Makarenko has studied this extensively, and has a great deal of information and expertise in this field. While for the moment deferring to Makarenko's interpretation, I would humbly point out that other interpretations of this situation are possible.
The Northern Alliance, on the other hand, has been directly linked as a group to the production of opiates. Its ties to drugs existed before it retreated to its last northern strongholds as a result of successful Taliban military operations. By 2001, the Northern Alliance was well positioned as a result of the Taliban opium ban to capitalize on its role in the regional drug trade. Previously limited by market demands and the power of the drug mafias, the Northern Alliance was able to raise the area under opium cultivation in Badakhshan province from 2,458 hectares in 2000 to 6,342 hectares in 2001. It was able to significantly increase opium cultivation within its territory because the ban did not apply there and because the Northern Alliance was able to circumvent the Afghan drug mafias by dealing with transnational networks. Furthermore, despite having leveraged its way back to Kabul by cooperating with the international coalition, the Northern Alliance has further increased the area under poppy cultivation in Badakhshan today to approximately 13,000 hectares, according to UN estimates.
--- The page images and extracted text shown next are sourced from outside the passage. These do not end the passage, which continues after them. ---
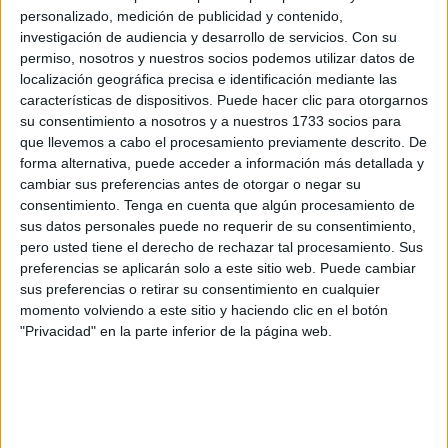
Ya en una ocasión expliqué todo este galimatías. Lo haré
personalizado, medición de publicidad y contenido,
investigación de audiencia y desarrollo de servicios.
Con su
otra vez. Vaya por delante que nadie discute el derecho de
permiso, nosotros y nuestros socios podemos utilizar datos de
estos trabajadores a que se les aplique el Convenio de
localización geográfica precisa e identificación mediante las
Limpieza Pública. Son víctimas de una diabólica
características de dispositivos. Puede hacer clic para otorgarnos
conjunción de fatalidades jurídicas y de una sentencia
su consentimiento a nosotros y a nuestros 1733 socios para
que llevemos a cabo el procesamiento previamente descrito. De
judicial un tanto sorprendente.
forma alternativa, puede acceder a información más detallada y
cambiar sus preferencias antes de otorgar o negar su
El problema tiene su origen cuando la Ciudad decide
consentimiento.
Tenga en cuenta que algún procesamiento de
unificar en el mismo contrato la limpieza viaria, recogida
sus datos personales puede no requerir de su consentimiento,
de residuos (ambo s bajo el ámbito funcional del Convenio
pero usted tiene el derecho de rechazar tal procesamiento. Sus
de Limpieza) y el suministro y mantenimiento de
preferencias se aplicarán solo a este sitio web. Puede cambiar
sus preferencias o retirar su consentimiento en cualquier
contendores (bajo el ámbito funcional de otro Convenio,
momento volviendo a este sitio y haciendo clic en el botón
relacionado con la industria química). Al elaborar el Pliego
"Privacidad" en la parte inferior de la página web.
de Condiciones, y por imperativo legal, en el Anexo de las
subrogaciones se incluye este personal con las
retribuciones que venían percibiendo (inferiores a las de
sus compañeros); pero no se podía hacer de otro modo, ya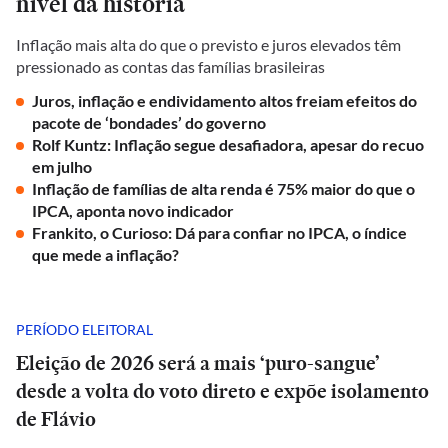
nível da história
Inflação mais alta do que o previsto e juros elevados têm
pressionado as contas das famílias brasileiras
Juros, inflação e endividamento altos freiam efeitos do
pacote de ‘bondades’ do governo
Rolf Kuntz: Inflação segue desafiadora, apesar do recuo
em julho
Inflação de famílias de alta renda é 75% maior do que o
IPCA, aponta novo indicador
Frankito, o Curioso: Dá para confiar no IPCA, o índice
que mede a inflação?
PERÍODO ELEITORAL
Eleição de 2026 será a mais ‘puro-sangue’
desde a volta do voto direto e expõe isolamento
de Flávio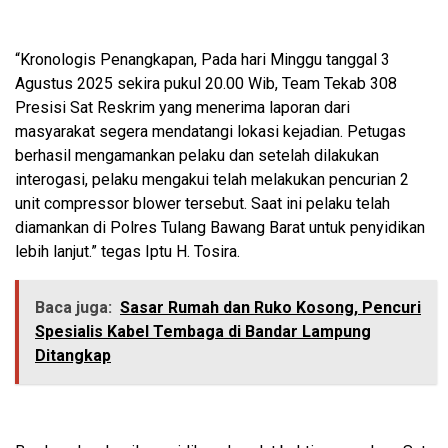
“Kronologis Penangkapan, Pada hari Minggu tanggal 3
Agustus 2025 sekira pukul 20.00 Wib, Team Tekab 308
Presisi Sat Reskrim yang menerima laporan dari
masyarakat segera mendatangi lokasi kejadian. Petugas
berhasil mengamankan pelaku dan setelah dilakukan
interogasi, pelaku mengakui telah melakukan pencurian 2
unit compressor blower tersebut. Saat ini pelaku telah
diamankan di Polres Tulang Bawang Barat untuk penyidikan
lebih lanjut.” tegas Iptu H. Tosira.
Baca juga:
Sasar Rumah dan Ruko Kosong, Pencuri
Spesialis Kabel Tembaga di Bandar Lampung
Ditangkap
This is a key paragraph: the Northern Alliance were the "good guys" in our attack on Al Qaeda, and on the Taliban for sheltering Al Qaeda.
Assuming Makarenko's interpretation is accurate: Isn't it ironic how we blame Al Qaeda and the Taliban for trafficking heroin, when they were only peripherally involved, taking advantage of the situation? Isn't it ironic how we then side with the true narcotraffickers of the area? We attack Al Qaeda for having attacked us, we attack the Taliban for sheltering them -- and, oh, by the way, these guys are so bad that they traffic heroin, too -- and, having driven them out, opiate production surges.
These islamofascists are a threat to the whole world, including to their fellow Muslims. They need to be fought, and better over there than over here.
But, it sure looks like this whole situation is awfully convenient for somebody, doesn't it?
Here is the last paragraph to be reviewed in this post from Makarenko's paper; please read it carefully:
Therefore, it is of great concern that members of the Northern Alliance constitute a considerable portion of the interim government, due to an increase in opium poppy cultivation by over 200 percent on its territories in 2001. Ironically, Northern Alliance members in the Interior Ministry are now responsible for counter-narcotics initiatives. Furthermore, high-level officials in Kandahar, Helmand and the Defense Ministry are also allegedly tied to the drug trade. This situation is further exacerbated by numerous recent allegations that soldiers from the interim government's security forces have been guarding drug markets.
The mice are in charge of the cheese -- and backed by US and allied military power, no less!